» DESCRIPTION OF THE TASK: The lines to repeat are those below from the one containing "left knee: (244, 563)" down to the one containing "right ankle: (55, 648)", both included; reproduce them exactly and nothing else.

» DATA SUPPLIED:

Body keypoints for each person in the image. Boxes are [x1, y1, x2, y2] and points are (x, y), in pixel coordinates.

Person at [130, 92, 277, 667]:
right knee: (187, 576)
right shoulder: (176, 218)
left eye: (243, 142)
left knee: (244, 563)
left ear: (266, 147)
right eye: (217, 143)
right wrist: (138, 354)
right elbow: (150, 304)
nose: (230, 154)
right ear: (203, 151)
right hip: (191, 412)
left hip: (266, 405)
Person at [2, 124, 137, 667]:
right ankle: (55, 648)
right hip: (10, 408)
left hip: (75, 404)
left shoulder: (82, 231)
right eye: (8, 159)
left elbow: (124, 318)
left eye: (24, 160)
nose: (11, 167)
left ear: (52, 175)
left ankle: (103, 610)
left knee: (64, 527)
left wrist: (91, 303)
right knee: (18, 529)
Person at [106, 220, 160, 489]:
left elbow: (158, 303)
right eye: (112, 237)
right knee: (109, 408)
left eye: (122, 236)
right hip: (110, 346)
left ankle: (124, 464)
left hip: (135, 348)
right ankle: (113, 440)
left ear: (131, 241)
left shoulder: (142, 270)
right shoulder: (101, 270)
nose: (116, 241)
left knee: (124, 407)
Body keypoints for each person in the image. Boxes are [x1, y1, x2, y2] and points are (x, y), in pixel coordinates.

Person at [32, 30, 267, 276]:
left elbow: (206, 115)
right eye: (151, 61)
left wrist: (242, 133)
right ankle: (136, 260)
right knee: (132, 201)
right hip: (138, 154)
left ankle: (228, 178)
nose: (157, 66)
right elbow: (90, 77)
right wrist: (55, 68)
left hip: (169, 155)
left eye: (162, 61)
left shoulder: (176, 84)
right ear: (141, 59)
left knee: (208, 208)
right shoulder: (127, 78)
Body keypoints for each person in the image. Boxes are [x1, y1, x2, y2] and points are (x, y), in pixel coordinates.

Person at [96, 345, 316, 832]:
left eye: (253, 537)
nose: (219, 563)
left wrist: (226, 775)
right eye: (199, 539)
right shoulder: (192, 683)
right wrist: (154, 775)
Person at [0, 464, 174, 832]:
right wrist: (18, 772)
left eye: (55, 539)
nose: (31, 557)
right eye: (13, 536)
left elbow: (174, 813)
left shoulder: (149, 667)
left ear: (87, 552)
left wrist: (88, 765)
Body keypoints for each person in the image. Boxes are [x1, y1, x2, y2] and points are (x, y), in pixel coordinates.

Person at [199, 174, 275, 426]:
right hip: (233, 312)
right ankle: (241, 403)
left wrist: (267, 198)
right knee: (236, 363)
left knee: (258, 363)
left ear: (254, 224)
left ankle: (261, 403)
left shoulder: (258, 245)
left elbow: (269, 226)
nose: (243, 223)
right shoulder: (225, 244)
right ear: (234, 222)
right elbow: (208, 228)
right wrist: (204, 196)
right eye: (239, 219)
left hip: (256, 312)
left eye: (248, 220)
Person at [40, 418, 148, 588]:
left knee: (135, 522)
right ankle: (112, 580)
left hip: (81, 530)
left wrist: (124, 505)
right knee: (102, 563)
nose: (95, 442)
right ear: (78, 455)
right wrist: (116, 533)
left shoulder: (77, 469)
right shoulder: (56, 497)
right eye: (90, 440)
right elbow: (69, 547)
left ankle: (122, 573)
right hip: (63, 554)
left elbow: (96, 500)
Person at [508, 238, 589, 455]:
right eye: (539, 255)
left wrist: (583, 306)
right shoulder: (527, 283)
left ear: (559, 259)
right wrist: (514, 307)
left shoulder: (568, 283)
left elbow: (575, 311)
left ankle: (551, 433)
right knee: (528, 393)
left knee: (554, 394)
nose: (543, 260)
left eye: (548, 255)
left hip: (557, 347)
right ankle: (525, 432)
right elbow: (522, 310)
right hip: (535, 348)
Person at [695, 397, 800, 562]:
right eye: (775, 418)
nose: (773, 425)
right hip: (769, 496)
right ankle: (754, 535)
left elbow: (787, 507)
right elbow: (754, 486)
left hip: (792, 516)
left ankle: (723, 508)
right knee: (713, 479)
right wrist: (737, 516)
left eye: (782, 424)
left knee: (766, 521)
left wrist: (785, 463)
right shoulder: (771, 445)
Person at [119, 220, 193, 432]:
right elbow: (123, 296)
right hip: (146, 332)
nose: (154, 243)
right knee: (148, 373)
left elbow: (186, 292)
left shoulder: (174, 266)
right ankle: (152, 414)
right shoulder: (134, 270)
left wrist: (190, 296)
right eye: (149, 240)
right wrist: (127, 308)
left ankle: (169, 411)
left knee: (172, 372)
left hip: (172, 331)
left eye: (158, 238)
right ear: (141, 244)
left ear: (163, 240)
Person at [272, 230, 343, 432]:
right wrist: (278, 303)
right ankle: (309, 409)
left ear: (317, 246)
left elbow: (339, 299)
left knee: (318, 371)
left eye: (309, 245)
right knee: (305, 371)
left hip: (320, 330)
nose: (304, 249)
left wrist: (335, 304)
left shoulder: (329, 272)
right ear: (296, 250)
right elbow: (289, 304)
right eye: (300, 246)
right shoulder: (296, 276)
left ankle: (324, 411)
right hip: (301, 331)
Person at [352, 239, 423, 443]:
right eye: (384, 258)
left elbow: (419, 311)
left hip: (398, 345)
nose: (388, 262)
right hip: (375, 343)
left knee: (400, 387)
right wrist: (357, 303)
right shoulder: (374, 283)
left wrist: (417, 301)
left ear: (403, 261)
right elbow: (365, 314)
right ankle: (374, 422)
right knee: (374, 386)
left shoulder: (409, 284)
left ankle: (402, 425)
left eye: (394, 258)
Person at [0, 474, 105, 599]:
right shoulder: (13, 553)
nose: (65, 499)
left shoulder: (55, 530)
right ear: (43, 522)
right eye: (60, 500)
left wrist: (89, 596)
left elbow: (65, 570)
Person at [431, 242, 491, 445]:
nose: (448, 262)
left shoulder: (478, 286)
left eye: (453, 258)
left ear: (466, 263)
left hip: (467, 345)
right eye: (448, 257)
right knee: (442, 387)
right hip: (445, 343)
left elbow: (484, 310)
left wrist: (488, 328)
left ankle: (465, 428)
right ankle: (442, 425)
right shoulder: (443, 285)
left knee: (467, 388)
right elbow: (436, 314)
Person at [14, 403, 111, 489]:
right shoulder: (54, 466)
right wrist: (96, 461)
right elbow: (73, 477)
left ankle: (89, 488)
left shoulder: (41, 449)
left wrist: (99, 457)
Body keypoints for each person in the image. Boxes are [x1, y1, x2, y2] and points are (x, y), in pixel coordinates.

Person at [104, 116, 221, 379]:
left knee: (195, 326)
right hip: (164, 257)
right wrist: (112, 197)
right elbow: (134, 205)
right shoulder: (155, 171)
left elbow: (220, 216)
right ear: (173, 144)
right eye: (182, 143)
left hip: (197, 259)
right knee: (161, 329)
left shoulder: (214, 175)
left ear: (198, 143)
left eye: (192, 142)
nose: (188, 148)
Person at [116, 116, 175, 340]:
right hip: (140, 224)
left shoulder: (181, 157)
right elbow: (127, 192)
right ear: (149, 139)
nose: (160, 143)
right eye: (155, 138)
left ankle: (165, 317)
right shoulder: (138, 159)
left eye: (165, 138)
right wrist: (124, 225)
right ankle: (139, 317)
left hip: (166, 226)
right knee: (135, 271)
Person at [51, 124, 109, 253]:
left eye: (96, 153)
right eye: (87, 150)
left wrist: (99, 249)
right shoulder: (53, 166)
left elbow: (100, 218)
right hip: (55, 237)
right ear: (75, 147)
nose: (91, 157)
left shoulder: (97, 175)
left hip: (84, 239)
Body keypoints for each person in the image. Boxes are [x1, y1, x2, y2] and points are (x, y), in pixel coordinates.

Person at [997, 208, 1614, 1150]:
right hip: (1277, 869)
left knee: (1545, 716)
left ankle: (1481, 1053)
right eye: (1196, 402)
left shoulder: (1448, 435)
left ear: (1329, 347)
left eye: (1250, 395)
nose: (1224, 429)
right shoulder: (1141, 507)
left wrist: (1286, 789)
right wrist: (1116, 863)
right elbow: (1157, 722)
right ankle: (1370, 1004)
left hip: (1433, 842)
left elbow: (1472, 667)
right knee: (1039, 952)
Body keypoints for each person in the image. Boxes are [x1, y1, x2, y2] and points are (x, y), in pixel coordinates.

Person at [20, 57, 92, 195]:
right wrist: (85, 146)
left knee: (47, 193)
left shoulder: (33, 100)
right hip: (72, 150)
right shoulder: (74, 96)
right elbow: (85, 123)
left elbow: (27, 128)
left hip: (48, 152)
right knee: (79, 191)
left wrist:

» ANSWER AREA:
left knee: (244, 563)
left ear: (266, 147)
right eye: (217, 143)
right wrist: (138, 354)
right elbow: (150, 304)
nose: (230, 154)
right ear: (203, 151)
right hip: (191, 412)
left hip: (266, 405)
Person at [2, 124, 137, 667]:
right ankle: (55, 648)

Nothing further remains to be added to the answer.